At 7:00 on Wednesday at ARC Stockton, Lisa Hammond and Rachael Spence with Improbable and the Royal Court Theatre present Still No Idea. Ten years ago, best mates Lisa and Rachael made a show together, No Idea. They had no idea where to start so they went onto the streets and asked the public what story they should tell. What characters should they play? When they saw Lisa in a wheelchair and Rachael not, what the public said was "funny, jaw dropping and ultimately heartbreaking". Have things changed ten years later?

The National Gilbert and Sullivan Opera Company come to Darlington Hippodrome on Monday with Iolanthe, on Tuesday with Ruddigore and on Wednesday with The Pirates of Penzance.

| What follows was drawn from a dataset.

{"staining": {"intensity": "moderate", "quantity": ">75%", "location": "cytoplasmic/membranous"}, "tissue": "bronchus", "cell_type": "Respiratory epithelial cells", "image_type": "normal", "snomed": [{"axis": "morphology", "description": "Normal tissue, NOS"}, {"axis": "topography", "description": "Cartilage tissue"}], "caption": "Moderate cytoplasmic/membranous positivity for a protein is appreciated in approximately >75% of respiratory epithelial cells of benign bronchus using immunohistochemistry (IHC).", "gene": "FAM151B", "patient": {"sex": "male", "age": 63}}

On Wednesday and Thursday, Bamboozle Theatre Company brings Storm to The Hullabaloo in Darlington. Using elements of The Tempest and a limited amount of Shakespeare’s language, Storm tells a dramatic story of the sea, ships, islands and magic. There are autism-specific performances at 9:45, 11:15 and 1:30 and relaxed performances at 4:30. The autism specific performances are intimate shows for a maximum group size of 6 children accompanied by their teachers, carers or family group. These are suitable for children who can be described as 'hard to reach'.

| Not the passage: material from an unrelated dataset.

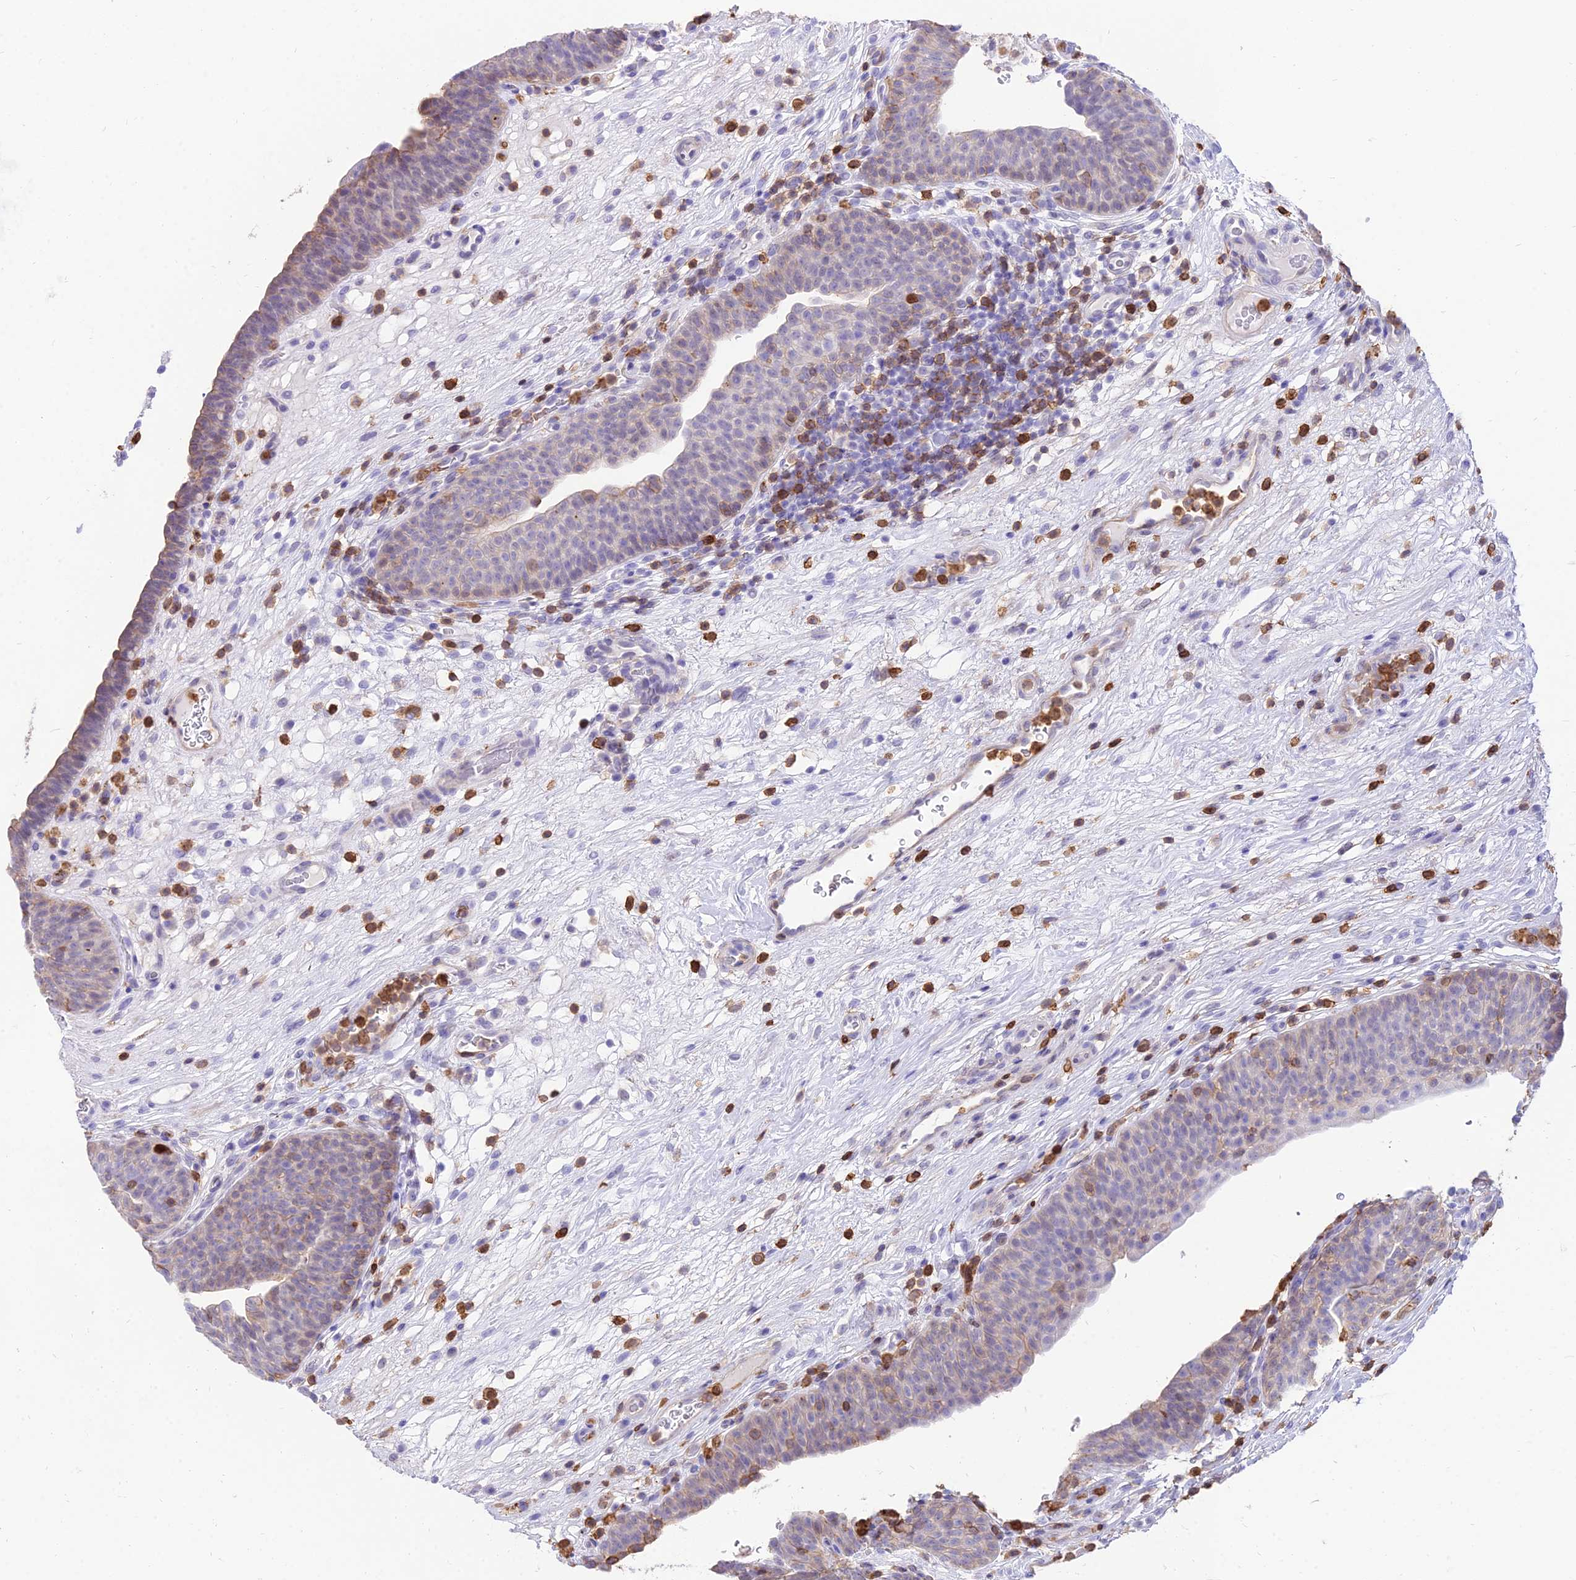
{"staining": {"intensity": "weak", "quantity": "<25%", "location": "cytoplasmic/membranous"}, "tissue": "urinary bladder", "cell_type": "Urothelial cells", "image_type": "normal", "snomed": [{"axis": "morphology", "description": "Normal tissue, NOS"}, {"axis": "topography", "description": "Urinary bladder"}], "caption": "Immunohistochemical staining of benign urinary bladder reveals no significant positivity in urothelial cells. The staining is performed using DAB (3,3'-diaminobenzidine) brown chromogen with nuclei counter-stained in using hematoxylin.", "gene": "SREK1IP1", "patient": {"sex": "male", "age": 71}}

Communicate, an exploration of the effects of grief on individuals and on relationships comes to Darlington’s Majestic Theatre on Friday. It is autobiographical; the writer lost both his parents whilst he was in his twenties, shut down, did not communicate and, a few years later, was diagnosed with PTSD. The central aims of the play are to address and raise awareness of the need to grieve, to talk, to listen and to have hope.

It's Berlin, 1914, and the music has to stop. Kaiser Wilhelm has summoned a dance instructress from England to put his officers through their paces, but now war is only days away. From ballroom to battlefield and beyond, The Kaiser and I, a two-person show, charts the friendship of a man and a woman caught in their nations' crossfire. The play runs at the Georgian Theatre Royal in Richmond on Thursday and Friday.

In The Studio at Harrogate Theatre from Wednesday to Saturday, 6:12 present Here The Dead Voices, a devised drama, performed by one actor, acknowledging the end of World War One. In the Main House from Thursday to Saturday, Reform Theatre Company and Harrogate Theatre present John Godber’s This Might Hurt.